== TEXT SECTION ==
#####
The Evolution of my Floral Abstracts and my Love Affair with Colour
I love how the journey of an artist involves twists and turns that are completely unpredictable! Over the past few months I have had the delightful experience of hitting my stride within both my art practice and art business with a body of work that I call my ‘Floral Abstracts’. I thought it might be nice to share a little about how this has transpired for me because I know, as an artist, how wonderful it is to see another artist’s process from the inside.
Late in 2016 I was commissioned to paint a large, very bright floral abstract painting for a medical clinic at a major Melbourne hospital. I had never painted anything like it before and so at the time it was a major departure for me from the way I was working. Some of you may be familiar with the work I was making at the time. The abstract botanical theme was strong, but the colours were very muted, moody and earthy. Very, very different from the vibrant palette I am now working with.
So when I accepted the job, I knew I was up for a steep learning curve! Working with bright colour like this was new to me. So as part of my preparation for the commission I painted a lot of studies on paper. It was then that I became addicted to colour! Though I had a bit of colour theory under my belt, it was here that a crash course in successful and usual colour combinations took place.
I must have made a couple of dozen studies before I came up with a few concepts that felt right to send my client. And then the work on the beast of a canvas 2.6 m wide began.
What took me by surprise when I broke ground on this canvas was the sheer joy that I felt! It was like the joy of the colours were flowing through my veins! And once I started I couldn’t stop. It started spilling out on canvases and paper everywhere! I was hooked! I played around with a lot of really bright work on a wonderful painting retreat in Costa Rice with Mati-Rose and Faith Evans-Sills.
I did, however, have to hit pause on this journey to complete work for my first exhibition with photographer Ali Shirley which had been planned six months before around my more muted palette. While I really love a lot of the work that was produced for this show, the joy was not there as it was with the bright colourful floral abstracts. So as soon as this show was completed I went straight back to the bright work.
The only word I can think of to describe this phase is ‘explosion’! I made a LOT of work in a very short period of time and documented the process on Instagram where it seemed to be really resonating. I set up my first online store and the work started to sell very steadily.
I was commissioned again by the same clinic to create three more large canvases in the same style for their waiting room area which took several months and I have only just completed. And as the year comes to a close I am a little in shock at what has transpired in such a short time!
But I am also hugely aware that this uncovering of a signature style in my art came as a result of accepting an opportunity that felt completely out of my depth at the time. That I had to take a brave leap into the unknown, into something that I would not ordinarily have been drawn to because it seemed so alien to me, to discover a paradigm in my art that is so completely and honestly ‘me’. I just love the irony of that.
Equally it has been an education in discovering that when I feel joy when painting a work, that joy translates and other people feel it too. The one thing I love most about the comments I receive on social media is that my art makes them feel happy. I could not think of a better way for my art to be of service to the world than to bring joy.
I have learned so much from this journey and I so look forward to the next chapter in 2018.
#####
== RECORDS PROVIDED ==
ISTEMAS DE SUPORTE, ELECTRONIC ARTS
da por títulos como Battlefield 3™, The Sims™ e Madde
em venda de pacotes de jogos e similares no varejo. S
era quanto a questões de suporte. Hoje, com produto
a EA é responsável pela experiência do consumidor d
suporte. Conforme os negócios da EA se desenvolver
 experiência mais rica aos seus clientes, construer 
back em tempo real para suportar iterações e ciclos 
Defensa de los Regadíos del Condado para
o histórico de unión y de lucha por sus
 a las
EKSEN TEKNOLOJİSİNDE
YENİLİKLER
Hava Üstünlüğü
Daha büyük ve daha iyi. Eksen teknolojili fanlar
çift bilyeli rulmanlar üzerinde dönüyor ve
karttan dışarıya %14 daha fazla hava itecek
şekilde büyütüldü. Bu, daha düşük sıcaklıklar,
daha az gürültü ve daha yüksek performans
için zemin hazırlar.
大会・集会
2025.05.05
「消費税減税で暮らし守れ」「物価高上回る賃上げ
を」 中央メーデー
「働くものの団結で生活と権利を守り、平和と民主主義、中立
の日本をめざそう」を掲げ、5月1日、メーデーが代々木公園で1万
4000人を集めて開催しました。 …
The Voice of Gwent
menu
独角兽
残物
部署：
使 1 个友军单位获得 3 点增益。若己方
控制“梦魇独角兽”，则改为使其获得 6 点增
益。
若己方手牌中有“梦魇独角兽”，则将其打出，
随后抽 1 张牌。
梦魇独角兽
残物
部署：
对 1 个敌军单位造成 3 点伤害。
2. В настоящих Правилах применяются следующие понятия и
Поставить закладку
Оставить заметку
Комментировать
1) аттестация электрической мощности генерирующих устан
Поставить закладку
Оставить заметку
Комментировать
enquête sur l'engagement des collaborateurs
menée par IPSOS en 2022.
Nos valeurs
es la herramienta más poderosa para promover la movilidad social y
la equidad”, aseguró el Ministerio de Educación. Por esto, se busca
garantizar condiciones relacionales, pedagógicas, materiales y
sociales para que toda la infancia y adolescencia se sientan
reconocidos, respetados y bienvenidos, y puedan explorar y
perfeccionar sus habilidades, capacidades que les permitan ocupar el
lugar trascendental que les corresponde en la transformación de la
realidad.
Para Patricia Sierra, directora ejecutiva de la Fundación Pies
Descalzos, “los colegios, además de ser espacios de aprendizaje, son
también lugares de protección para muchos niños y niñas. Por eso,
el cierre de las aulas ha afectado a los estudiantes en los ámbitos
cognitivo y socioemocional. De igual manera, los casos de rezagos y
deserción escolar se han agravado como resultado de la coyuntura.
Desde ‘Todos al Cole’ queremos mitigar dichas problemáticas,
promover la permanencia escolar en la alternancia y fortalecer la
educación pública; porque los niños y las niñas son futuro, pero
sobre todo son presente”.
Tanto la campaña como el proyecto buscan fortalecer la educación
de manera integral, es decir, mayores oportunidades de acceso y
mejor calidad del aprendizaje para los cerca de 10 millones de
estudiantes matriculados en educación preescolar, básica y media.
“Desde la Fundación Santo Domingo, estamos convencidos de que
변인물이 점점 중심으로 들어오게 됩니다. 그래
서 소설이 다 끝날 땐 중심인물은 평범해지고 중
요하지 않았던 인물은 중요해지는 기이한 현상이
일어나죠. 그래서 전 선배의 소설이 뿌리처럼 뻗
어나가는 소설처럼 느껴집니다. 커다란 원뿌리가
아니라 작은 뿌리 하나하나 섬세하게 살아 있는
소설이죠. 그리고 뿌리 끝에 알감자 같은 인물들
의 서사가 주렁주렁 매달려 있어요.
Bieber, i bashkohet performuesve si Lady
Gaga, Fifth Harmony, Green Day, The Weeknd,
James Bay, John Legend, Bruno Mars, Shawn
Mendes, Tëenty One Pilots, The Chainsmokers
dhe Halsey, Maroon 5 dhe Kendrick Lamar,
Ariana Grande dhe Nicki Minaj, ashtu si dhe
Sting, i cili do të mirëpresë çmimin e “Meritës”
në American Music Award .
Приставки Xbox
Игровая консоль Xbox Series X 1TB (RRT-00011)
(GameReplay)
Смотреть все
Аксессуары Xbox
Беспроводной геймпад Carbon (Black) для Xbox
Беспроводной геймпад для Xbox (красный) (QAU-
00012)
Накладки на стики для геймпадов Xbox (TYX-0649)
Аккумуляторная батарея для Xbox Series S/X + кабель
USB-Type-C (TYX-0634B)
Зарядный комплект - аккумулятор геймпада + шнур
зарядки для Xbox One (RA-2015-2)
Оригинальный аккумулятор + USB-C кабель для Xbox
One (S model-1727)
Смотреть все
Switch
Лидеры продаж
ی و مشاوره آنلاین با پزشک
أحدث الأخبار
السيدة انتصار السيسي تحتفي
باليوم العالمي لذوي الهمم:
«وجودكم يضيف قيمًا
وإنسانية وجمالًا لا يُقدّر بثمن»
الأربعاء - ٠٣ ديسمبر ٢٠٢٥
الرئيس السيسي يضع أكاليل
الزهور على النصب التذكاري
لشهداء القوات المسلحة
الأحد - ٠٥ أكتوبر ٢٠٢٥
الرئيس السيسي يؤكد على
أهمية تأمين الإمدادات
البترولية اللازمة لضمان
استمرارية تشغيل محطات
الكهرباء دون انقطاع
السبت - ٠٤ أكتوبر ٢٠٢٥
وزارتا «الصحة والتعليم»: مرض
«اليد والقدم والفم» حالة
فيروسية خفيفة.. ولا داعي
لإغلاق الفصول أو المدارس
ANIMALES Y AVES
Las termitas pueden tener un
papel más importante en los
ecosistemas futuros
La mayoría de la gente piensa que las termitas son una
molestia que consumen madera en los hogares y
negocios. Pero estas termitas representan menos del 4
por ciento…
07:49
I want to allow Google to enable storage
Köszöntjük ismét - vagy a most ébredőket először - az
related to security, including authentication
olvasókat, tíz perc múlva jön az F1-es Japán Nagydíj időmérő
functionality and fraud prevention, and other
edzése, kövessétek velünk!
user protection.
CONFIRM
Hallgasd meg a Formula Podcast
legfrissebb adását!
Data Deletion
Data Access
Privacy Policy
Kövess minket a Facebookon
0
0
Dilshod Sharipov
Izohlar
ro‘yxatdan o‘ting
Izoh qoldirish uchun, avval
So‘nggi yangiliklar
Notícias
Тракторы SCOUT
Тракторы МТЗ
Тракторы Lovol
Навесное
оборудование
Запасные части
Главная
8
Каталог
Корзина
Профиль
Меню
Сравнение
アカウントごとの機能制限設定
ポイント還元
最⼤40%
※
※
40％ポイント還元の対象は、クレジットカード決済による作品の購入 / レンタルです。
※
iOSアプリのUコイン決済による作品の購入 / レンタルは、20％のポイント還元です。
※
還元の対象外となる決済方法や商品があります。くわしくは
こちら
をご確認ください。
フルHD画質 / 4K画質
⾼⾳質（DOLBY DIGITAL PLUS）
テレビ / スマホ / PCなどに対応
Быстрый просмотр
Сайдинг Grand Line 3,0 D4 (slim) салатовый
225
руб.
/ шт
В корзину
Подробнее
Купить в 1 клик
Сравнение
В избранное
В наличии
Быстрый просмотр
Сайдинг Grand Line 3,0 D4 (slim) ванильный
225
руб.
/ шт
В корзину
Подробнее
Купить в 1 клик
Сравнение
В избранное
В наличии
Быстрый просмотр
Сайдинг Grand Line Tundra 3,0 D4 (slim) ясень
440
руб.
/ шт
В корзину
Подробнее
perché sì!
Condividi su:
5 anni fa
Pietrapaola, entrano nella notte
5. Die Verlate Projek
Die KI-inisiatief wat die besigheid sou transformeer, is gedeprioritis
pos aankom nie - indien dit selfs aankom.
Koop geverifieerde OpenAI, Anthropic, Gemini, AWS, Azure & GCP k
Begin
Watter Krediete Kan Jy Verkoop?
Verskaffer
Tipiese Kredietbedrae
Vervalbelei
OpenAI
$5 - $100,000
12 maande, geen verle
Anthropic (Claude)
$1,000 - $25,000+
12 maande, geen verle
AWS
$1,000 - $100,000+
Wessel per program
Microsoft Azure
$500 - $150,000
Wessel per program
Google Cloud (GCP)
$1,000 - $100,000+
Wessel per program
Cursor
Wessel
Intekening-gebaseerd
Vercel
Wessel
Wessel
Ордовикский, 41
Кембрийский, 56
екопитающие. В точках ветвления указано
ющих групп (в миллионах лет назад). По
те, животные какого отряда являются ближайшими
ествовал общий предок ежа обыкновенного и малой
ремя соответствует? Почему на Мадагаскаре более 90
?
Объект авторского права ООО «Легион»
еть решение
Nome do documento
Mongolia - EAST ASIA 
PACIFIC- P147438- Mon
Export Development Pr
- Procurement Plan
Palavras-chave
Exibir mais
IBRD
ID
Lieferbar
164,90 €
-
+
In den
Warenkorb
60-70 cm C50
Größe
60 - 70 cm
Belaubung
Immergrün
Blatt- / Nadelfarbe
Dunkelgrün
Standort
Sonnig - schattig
#####
== PROBLEMS TO SOLVE ==
1. In the text about the artist's floral abstracts, how wide was the canvas for the first hospital commission?
2. Copy the passage of the floral abstracts text from "Equally it has" up to and including "to bring joy.".

== ANSWERS BY ITEM ==
1. 2.6 m

2.
Equally it has been an education in discovering that when I feel joy when painting a work, that joy translates and other people feel it too. The one thing I love most about the comments I receive on social media is that my art makes them feel happy. I could not think of a better way for my art to be of service to the world than to bring joy.